Transcribed page contents
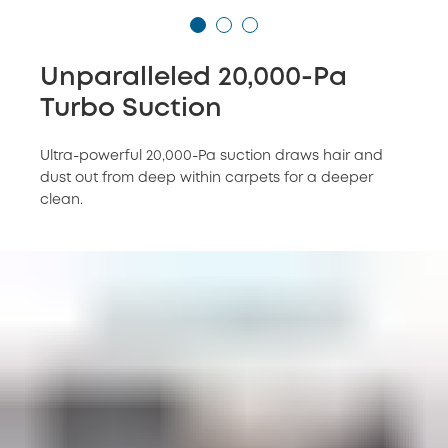
Unparalleled 20,000-Pa
Turbo Suction
Ultra-powerful 20,000-Pa suction draws hair and
dust out from deep within carpets for a deeper
clean.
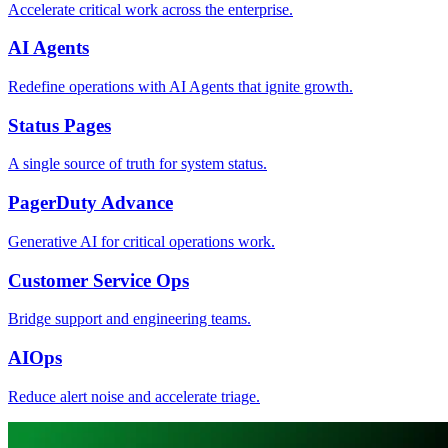
Accelerate critical work across the enterprise.
AI Agents
Redefine operations with AI Agents that ignite growth.
Status Pages
A single source of truth for system status.
PagerDuty Advance
Generative AI for critical operations work.
Customer Service Ops
Bridge support and engineering teams.
AIOps
Reduce alert noise and accelerate triage.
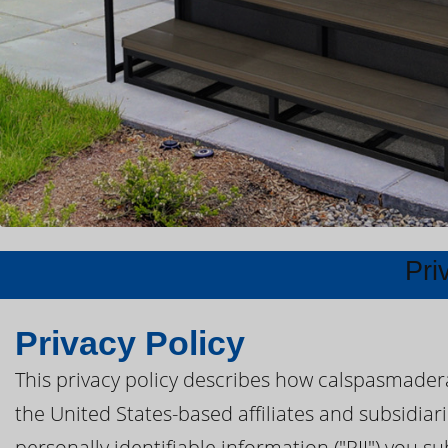
Pri
Privacy Policy
This privacy policy describes how calspasmader
the United States-based affiliates and subsidiar
personally identifiable information ("PII") you s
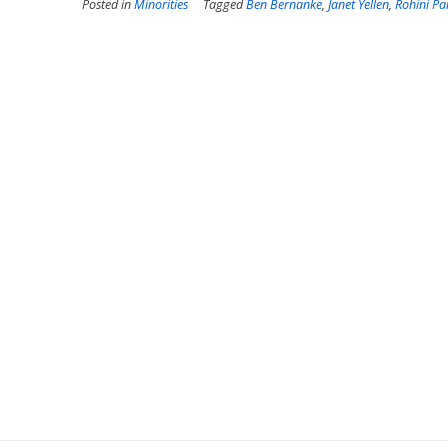
Posted in
Minorities
Tagged
Ben Bernanke
,
Janet Yellen
,
Rohini P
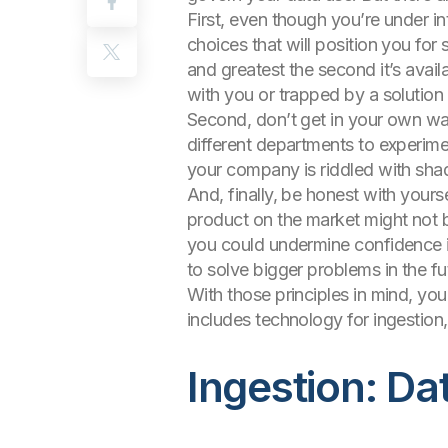
First, even though you’re under i
choices that will position you fo
and greatest the second it’s avail
with you or trapped by a solution
Second, don’t get in your own way
different departments to experimen
your company is riddled with shad
And, finally, be honest with yours
product on the market might not b
you could undermine confidence in
to solve bigger problems in the fu
With those principles in mind, you 
includes technology for ingestion,
Ingestion: Da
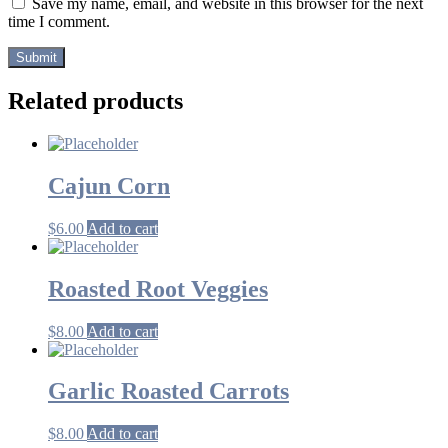
Save my name, email, and website in this browser for the next
time I comment.
Related products
Cajun Corn
$
6.00
Add to cart
Roasted Root Veggies
$
8.00
Add to cart
Garlic Roasted Carrots
$
8.00
Add to cart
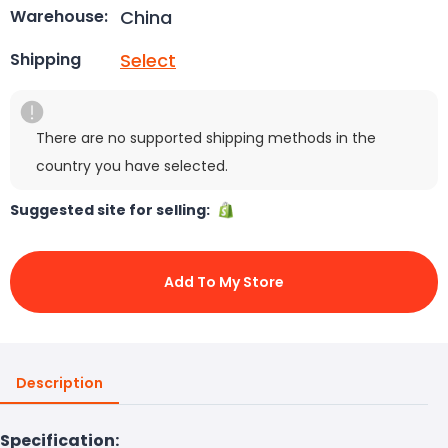
China
Warehouse:
Select
Shipping
There are no supported shipping methods in the
country you have selected.
Suggested site for selling:
Add To My Store
Description
Specification:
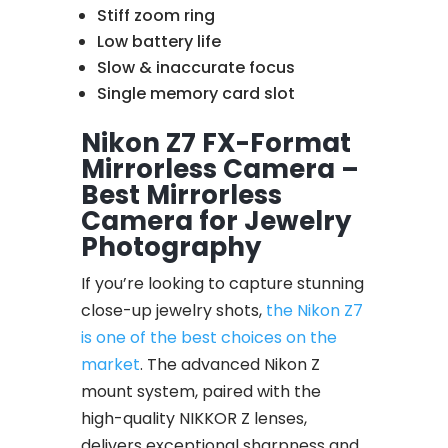
Stiff zoom ring
Low battery life
Slow & inaccurate focus
Single memory card slot
Nikon Z7 FX-Format
Mirrorless Camera –
Best Mirrorless
Camera for Jewelry
Photography
If you’re looking to capture stunning
close-up jewelry shots,
the Nikon Z7
is one of the best choices on the
market
. The advanced Nikon Z
mount system, paired with the
high-quality NIKKOR Z lenses,
delivers exceptional sharpness and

EXERCISE INSTRUCTIONS: Transcribe exactly the lines above, beginning at the one with "Turbo Suction" and going up to and including the one with "and greatest the second it’s avail". Pictures do not belong in the copy.

REPLY TO THE EXERCISE:
Turbo Suction
Ultra-powerful 20,000-Pa suction draws hair and
dust out from deep within carpets for a deeper
clean.
Accelerate critical work across the enterprise.
AI Agents
Redefine operations with AI Agents that ignite growth.
Status Pages
A single source of truth for system status.
PagerDuty Advance
Generative AI for critical operations work.
Customer Service Ops
Bridge support and engineering teams.
AIOps
Reduce alert noise and accelerate triage.
Pri
Privacy Policy
This privacy policy describes how calspasmader
the United States-based affiliates and subsidiar
personally identifiable information ("PII") you s
Posted in
Minorities
Tagged
Ben Bernanke
,
Janet Yellen
,
Rohini P
First, even though you’re under i
choices that will position you fo
and greatest the second it’s avail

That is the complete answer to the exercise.